Na atualidade, o mundo parou devido à pandemia do novo coronavírus. Neste momento em que escrevo, já são mais de 3,45 milhões de pessoas infectadas pela Covid-19, sendo mais de 244 mil vítimas fatais. Alguns países vivem cenários semelhantes ao descrito por Boccaccio no início do livro: mortes rápidas e repentinas de várias pessoas, sem atendimento médico, morrem em casa, e se veem nas cidades do mundo corpos amontoados sem condições de velórios e enterros decentes.
Me propus a ler uma novela por dia. Hoje li a 32ª novela ou estória. Estou no início da 4ª jornada das narrativas. Nesta rodada de estórias, as sete moças e os três rapazes devem contar casos de amor com finais tristes, trágicos. A jornada anterior era o inverso, estórias de pessoas que conseguiam o que tanto queriam.
A leitura não é difícil, não é leitura engajada, é leitura de descontração. Algumas narrativas são fraquinhas, outras são mais elaboradas e interessantes.
Uma das coisas que mudaram em relação ao aparecimento desse vírus é que a pandemia e as suas consequências nos colocaram um pouco mais cientes de que somos mortais, somos reles mortais, somos frágeis demais. Hoje estou aqui escrevendo, amanhã tenho tosse, febre e falta de ar, daqui três ou quatro dias estou morto. Acabou! Simples assim.

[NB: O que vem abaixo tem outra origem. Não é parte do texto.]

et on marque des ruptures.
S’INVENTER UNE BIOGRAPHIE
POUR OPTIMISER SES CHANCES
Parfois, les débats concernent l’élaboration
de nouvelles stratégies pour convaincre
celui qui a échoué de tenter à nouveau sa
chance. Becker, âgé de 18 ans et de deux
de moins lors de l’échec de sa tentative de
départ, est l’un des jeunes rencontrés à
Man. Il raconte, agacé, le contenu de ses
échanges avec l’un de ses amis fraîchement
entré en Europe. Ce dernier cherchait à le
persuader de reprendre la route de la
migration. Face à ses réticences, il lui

Nós já éramos esses reles mortais, mas nossa empáfia, nossa arrogância de nos considerarmos os reis e rainhas da natureza animal não nos permite sequer lembrarmos que somos reles mortais. E que se não somos iguais e não estamos no mesmo barco (em relação aos direitos civis, políticos e sociais), estamos ao menos no mesmo oceano, como ouvi dizer o youtuber Henry Bugalho.
O livro é leve, apesar de gigante. Para aqueles que estiverem procurando passatempo através da cultura, vale a pena. Como li certa vez em textos teóricos no curso de Letras da USP, é melhor ler do que não ler os clássicos.

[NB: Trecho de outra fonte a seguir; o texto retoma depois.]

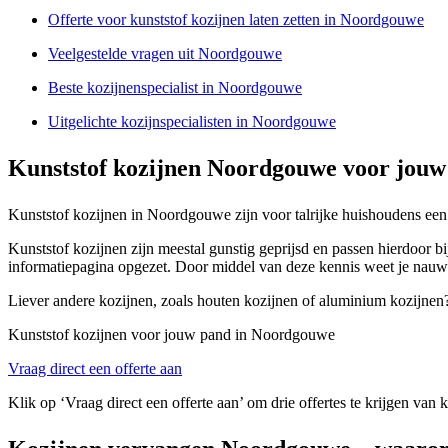
Offerte voor kunststof kozijnen laten zetten in Noordgouwe
Veelgestelde vragen uit Noordgouwe
Beste kozijnenspecialist in Noordgouwe
Uitgelichte kozijnspecialisten in Noordgouwe
Kunststof kozijnen Noordgouwe voor jouw
Kunststof kozijnen in Noordgouwe zijn voor talrijke huishoudens een 
Kunststof kozijnen zijn meestal gunstig geprijsd en passen hierdoor b
informatiepagina opgezet. Door middel van deze kennis weet je nauwk
Liever andere kozijnen, zoals houten kozijnen of aluminium kozijnen?
Kunststof kozijnen voor jouw pand in Noordgouwe
Vraag direct een offerte aan
Klik op ‘Vraag direct een offerte aan’ om drie offertes te krijgen van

Abraços aos poucos leitores amig@s que virem esta postagem. As demais postagens neste blog sobre a obra em questão podem ser lidas aqui, em ordem cronológica inversa, da mais recente para a mais antiga.
William
Um leitor
Bibliografia:
BOCCACCIO, Giovanni. Decamerão. Imortais da Literatura Universal, Nova Cultural, São Paulo, 1996.
Post Scriptum: mais 2,5 mil mortos pela pandemia
Mortes por Covid-19: quando comecei a fazer este texto, por volta de meio-dia, o número de mortos no mundo pelo novo coronavírus era de cerca de 244 mil vítimas. Ao finalizar o texto agora (18h30), olhei novamente o site da Johns Hopkins University (ver aqui) e, acreditem, morreram mais 2,5 mil pessoas enquanto escrevi este texto. Entendem o que estamos vivendo? Não é uma "gripezinha" como disse o animal que colocaram no governo do país jabuticaba.